There have been many speculations, groundlessly claiming that Russian military forces have something to do with the current crisis in Crimea. We assure you that so far there was not a single armed conflict, not a single gunshot. Moreover, we express our sincere hope that there would not be any violence. The tension in Crimea that was linked to the possibility of using our armed forces eased as there was no need to use them. Russia only took additional vigilance measures to safeguard our military deployment sites because of numerous threats and information of the armed nationalists moving towards Crimea. Claims that Russia has forcefully seized the peninsula are nonsense and have nothing to do with the real situation on the ground.

Russian officials have repeatedly stressed that armed forces could be used, but that measure would certainly be the very last resort. The formations (what does he mean by “formations” - should this actually be “movement” ?) of the Black Sea Fleet in Crimea do not get involved in Ukrainian internal political events.
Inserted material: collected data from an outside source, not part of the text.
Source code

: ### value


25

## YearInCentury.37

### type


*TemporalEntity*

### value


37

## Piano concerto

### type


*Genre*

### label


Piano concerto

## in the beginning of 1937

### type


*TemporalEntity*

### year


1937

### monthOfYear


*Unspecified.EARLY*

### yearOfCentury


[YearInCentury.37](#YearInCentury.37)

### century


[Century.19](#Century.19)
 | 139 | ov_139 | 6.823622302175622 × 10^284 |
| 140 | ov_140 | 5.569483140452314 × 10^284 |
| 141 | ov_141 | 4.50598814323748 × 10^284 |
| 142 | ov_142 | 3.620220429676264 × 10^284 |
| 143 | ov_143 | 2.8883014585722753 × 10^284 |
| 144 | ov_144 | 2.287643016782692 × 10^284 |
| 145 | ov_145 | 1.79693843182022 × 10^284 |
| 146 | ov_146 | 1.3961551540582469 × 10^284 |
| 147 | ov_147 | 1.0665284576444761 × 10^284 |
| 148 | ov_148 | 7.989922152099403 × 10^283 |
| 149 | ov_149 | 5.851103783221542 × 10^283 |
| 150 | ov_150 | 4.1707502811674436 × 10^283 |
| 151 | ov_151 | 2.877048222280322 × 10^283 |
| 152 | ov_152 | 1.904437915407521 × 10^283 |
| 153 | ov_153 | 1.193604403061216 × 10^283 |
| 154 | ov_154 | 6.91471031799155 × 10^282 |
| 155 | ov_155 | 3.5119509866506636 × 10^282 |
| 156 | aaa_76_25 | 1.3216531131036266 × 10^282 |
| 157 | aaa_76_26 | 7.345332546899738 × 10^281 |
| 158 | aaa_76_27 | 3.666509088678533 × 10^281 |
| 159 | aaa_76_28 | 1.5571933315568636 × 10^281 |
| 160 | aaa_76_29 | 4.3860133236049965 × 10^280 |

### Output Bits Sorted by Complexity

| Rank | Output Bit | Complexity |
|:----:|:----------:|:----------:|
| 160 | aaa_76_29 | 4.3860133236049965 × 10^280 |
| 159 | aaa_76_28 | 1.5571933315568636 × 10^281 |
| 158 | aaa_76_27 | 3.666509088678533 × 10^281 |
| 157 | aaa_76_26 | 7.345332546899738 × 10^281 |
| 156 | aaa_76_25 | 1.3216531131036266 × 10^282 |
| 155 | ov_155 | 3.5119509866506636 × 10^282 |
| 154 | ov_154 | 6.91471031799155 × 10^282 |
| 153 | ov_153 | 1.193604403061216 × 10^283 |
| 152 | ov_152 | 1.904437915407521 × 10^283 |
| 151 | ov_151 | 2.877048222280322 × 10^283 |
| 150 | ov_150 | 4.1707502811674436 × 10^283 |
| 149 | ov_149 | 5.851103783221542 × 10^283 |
All the movements of these units are to pursue the goal of ensuring the security of the fleet’s sites and the prevention of extremist and radical attacks on our nationals.

2. Crimea is going to hold a referendum soon, what is your view on that?

We believe that the current situation in Crimea is a direct consequence of careless actions by new Ukrainian authorities, which, in our perspective, are not fully legitimate. These so-called new “authorities” trampled on the agreement of the 21 February, ignored the atrocities of the militants in Kiev, provoked violent Russophobia and anti-Semitism. Some representatives of the new Kiev regime have actually announced a war against the Russian language and everything associated with Russia, even the Cyrillic alphabet.

We are seriously concerned about the cancellation of the Law on the Foundations of the State Language Policy in violation of Ukraine’s international obligations, which leads to further deprivation of the rights of minorities, restriction of the freedom of the mass media and bans on the activities of individual political parties.

Militants have not yet laid down arms, they have not freed administrative buildings or announced their intention to “make order” in all the Ukrainian regions. These actions have significantly destabilised the east and southeast of Ukraine.

As a response to that, in order to prevent applying the Kiev scenario in Crimea, local residents (mostly Russian speaking people) chose to act and fight chaos coming to their hometowns. Russia does not intend to interfere. However, we firmly believe that all citizens of Ukraine, regardless of their nationality, native tongue, place of residence, should be given the same equal right to participate in the life of their country and in determining its future.

3. What could you say about Russia-China relations and cooperation between the two countries on regional and international levels?

Our bilateral relations with China have been on the incline. Despite the fact that they have always been very good, recently we can see a new drive of significant development. Today we may speak of “new heights” of our cooperation in all fields.

Our political contacts are developing – we have five summit meetings planned for this year. Our security services are cooperating, as well as our military, including those engaged in removing chemical weapons from Syria.

Indeed, leaders of our countries have discussed the current crisis in Ukraine, and we are very glad that leaders of our countries have similar views on this issue. Russia and China are making a significant contribution to international development and security. We hope that closeness of our positions on Ukraine would become an important factor of stability in the region.